Esta crítica já se alongou bastante, mas o principal aspecto do filme não poderia deixar de ser relevado; seus personagens, mesmo que não plenamente desenvolvidos, são o motivo da obra existir e, mesmo que os problemas ocorram, é bastante satisfatório vê-los em ação seja para salvar suas vidas, a de seus companheiros ou encontrar um pouco de dignidade em tudo que estão vivendo – afinal seus inimigos também são serem humanos. É de maneira a retratar com perfeição todas estas situações que a parte técnica do filme também é bastante importante.
Malick adentra a mata, a água, o ar, o fogo buscando dar um sentido a tudo que o homem faz – e o que levou a humanidade a se tornar esse monstro autodestruidor. Sua câmera – sempre distante como se fosse um observador – está melhor do que nunca e Malick não perdeu o ritmo como pudemos ver no mais recente O Novo Mundo. A maneira com que captura o combate, a beleza de seus closes naturais e a dimensão natural que dá ao seu filme são trabalho de mestre.

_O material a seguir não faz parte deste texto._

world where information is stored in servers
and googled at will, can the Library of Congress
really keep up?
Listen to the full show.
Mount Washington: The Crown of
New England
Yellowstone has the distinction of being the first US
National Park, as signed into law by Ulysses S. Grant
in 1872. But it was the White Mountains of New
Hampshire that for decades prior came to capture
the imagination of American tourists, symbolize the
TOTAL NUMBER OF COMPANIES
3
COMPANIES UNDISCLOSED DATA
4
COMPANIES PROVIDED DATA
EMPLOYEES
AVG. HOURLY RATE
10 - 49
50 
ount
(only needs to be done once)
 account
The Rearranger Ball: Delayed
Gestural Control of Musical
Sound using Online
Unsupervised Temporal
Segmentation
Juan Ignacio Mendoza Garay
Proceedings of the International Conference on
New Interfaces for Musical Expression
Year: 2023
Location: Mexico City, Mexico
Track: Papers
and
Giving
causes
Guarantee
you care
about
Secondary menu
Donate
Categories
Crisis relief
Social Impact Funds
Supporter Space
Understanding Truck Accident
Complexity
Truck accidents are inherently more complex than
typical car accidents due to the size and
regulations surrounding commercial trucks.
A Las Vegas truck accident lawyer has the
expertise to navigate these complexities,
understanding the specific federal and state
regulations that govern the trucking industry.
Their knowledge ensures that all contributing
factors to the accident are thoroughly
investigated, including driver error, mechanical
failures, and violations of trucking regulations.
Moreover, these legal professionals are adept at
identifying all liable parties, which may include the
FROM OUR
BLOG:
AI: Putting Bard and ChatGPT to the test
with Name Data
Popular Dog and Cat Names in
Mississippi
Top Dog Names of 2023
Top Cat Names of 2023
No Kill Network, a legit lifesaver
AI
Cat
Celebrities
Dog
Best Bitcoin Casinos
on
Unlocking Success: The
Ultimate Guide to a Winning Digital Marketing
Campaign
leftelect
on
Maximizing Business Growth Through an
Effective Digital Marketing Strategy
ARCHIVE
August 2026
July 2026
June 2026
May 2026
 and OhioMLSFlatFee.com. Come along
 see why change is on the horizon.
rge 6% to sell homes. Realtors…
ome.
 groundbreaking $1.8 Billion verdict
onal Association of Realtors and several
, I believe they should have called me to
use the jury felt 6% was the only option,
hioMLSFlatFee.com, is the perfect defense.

A expectativa para A Árvore da Vida não poderia ser maior – espera-se que Malick finalmente consiga se expandir, afinal seus filmes sempre possuem ótimo conteúdo, suas filmagens são belíssimas, mas impedimentos fazem com que fiquem aquém de todo seu potencial.
Por fim, surge a indagação final: o quão longe a natureza de nossa sociedade está da natureza primitiva? É o tipo de pergunta que não será respondida e, não possui uma única conclusão. Podemos afirmar, entretanto, que o combate – e outras fatalidades que acontecem no mundo – não vai de encontro à beleza dos, até mesmo, mais ferozes animais. São situações forjadas pela mente humana - pela ganância, ódio e inveja - que impedem o mundo de ser tão tranquilo quanto Caviezel e seu diretor o querem.